Muito sabiamente comenta o exegeta contemporâneo São Garofalo:
“O hagiógrafo… repensou a história da própria nação, de modo a destacar a providência daquele Deus que governa os acontecimentos humanos. Estes, aos olhos míopes do observador naturalista, ficam muitas vezes desligados entre si ou parecem devidos a pura trama de política humana e de exigências econômicas… No fundo, a história do livro dos Reis é a história vista com os olhos de Deus”.
Isto não quer dizer que o autor sagrado tenha distorcido os acontecimentos; ao contrário, ele mostra particular respeito por suas fontes. Por causa da sua fidelidade à história, o hagiógrafo não deixa de relatar aspectos pouco lisonjeiros de personagens que gozam da sua simpatia: por exemplo, as falhas do rei Salomão (1Rs 11,1-13), o sacrifício oferecido por Elias, que não era levita, fora de Jerusalém, no Carmelo (1Rs 18,30-38)…, também refere acontecimentos que contrariam a tese de fundo do livro: os desastres que aconteceram aos dois reis mais piedosos (o cerco de Jerusalém sob Ezequias, 2Rs 18,13-19,37, a derrota e a morte prematura de Josias, 2Rs23,29s).
Lição 3: Autor e data de origem
Há indícios de redação de 1/2Rs antes do exílio (1Rs 8,8; 9,21, 12,19; 2Rs 8,22; 16,6), como também há indícios de redação posterior ao exílio (2Rs 24,18-25,21; 25,22-26; 25,27-30).
O autor da primeira redação terá sido o autor principal, supõe-se que era filho de Jerusalém, provavelmente sacerdote, devoto do templo e convicto adepto dos princípios deuteronômicos. Talvez tenha trabalhado sob o rei Josias, ou seja, entre o início da reforma religiosa (621) e a morte do rei (609).
A tradição judaica atribui 1/2Rs ao profeta Jeremias. Entre outras razões, alegam-se semelhanças de língua e estilo entre 1/2Rs e Jr (cf. 2Rs 24,18-25,30 e Jr 52); além disto, o profeta não é citado em 1/2R, embora tenha exercido intensa atividade nos últimos anos do reino de Judá. Todavia tal tese não se apóia em argumentos suficientes; o fato de Jeremias não ser citado em 1/2Rs pode até depor contra tal tese, pois o profeta não tem dificuldade de falar de si no seu livro.
Para ulterior aprofundamento:
BALLARINI, T., Introdução à Bíblia H/2. Ed. Vozes 1976.

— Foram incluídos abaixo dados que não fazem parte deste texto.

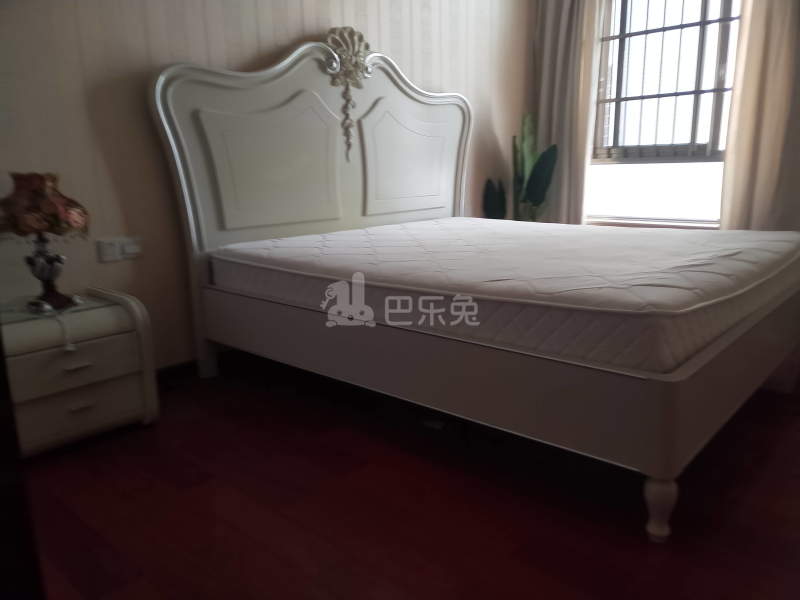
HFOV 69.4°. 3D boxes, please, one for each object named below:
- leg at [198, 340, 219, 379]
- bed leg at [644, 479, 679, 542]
[{"bbox_3d":[-0.908,0.275,2.741,0.075,0.172,0.060,9,16,42],"label":"leg"},{"bbox_3d":[0.642,0.515,1.422,0.078,0.153,0.078,9,16,42],"label":"bed leg"}]

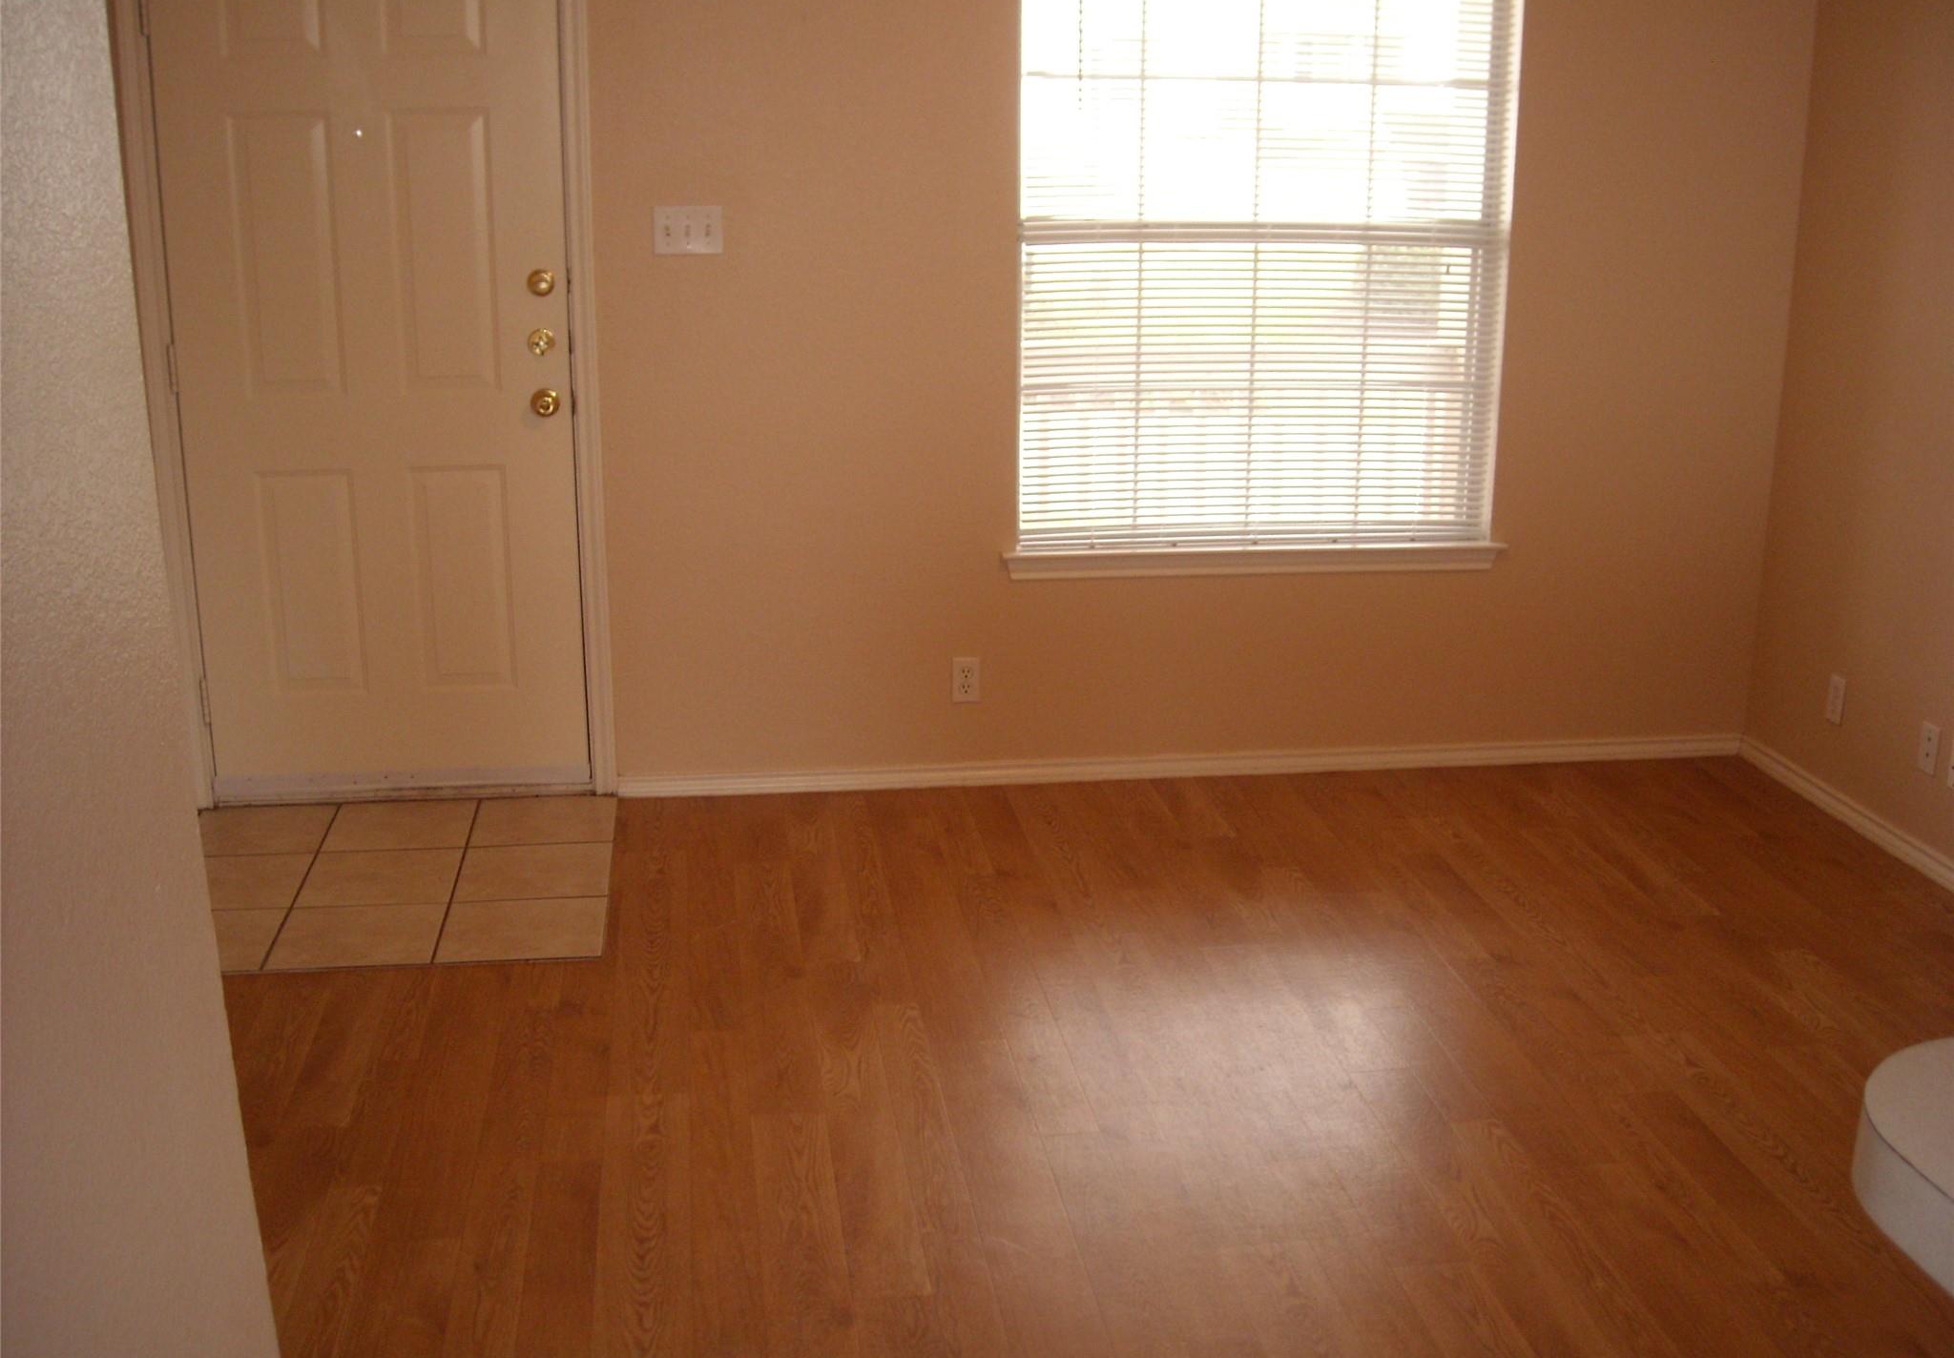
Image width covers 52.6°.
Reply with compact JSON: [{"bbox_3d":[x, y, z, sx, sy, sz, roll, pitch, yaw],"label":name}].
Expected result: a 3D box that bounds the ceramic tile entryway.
[{"bbox_3d":[-1.315,0.438,4.359,1.020,0.015,0.975,-2,17,-7],"label":"ceramic tile entryway"}]

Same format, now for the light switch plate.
[{"bbox_3d":[-0.653,-1.018,4.485,0.160,0.114,0.010,-2,17,-7],"label":"light switch plate"}]

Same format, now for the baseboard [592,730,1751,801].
[{"bbox_3d":[0.577,0.221,5.023,2.940,0.062,0.015,-2,17,-7],"label":"baseboard"}]

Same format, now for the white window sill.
[{"bbox_3d":[0.697,-0.299,4.910,1.295,0.067,0.090,-2,17,-7],"label":"white window sill"}]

GRUEN, W., O tempo que se chama hoje. Ed. Paulinas 1977. CASTANHO, A., Iniciação à leitura da Bíblia. Ed. Santuário 1980. LAPPLE, A., Bíblia. Interpretação atualizada e catequese. Vol. l: o Antigo Testamento. Ed. Paulinas I978.
Perguntas sobre os Livros dos Reis
1) Compare a aparição de Deus (teofania) a Elias em 1Rs 19,9-14 com a aparição a Moisés em Ex 33,18-23. Quais os pontos semelhantes e quais as diferenças?
2) Como é que Elias desafiou os profetas de Baal em 1Rs 18,20-40?
3) Leia 1Rs 21,1-29 e responda:
– Quais os valores que Nabot defendia?
– De que crime foi acusado?
– Você vê alguma semelhança entre o crime de Acab, o crime de Caím (Gn 4,1-16) e o pecado de Davi em 2Sm 11,1-12,10?
4) Queira ler a oração de Salomão em 1Rs 8,22-61 e indique os pontos que mais o(a) tocaram.
5) Que quer dizer a imagem da lâmpada em 1Rs 11,36 e 2Rs 6,19?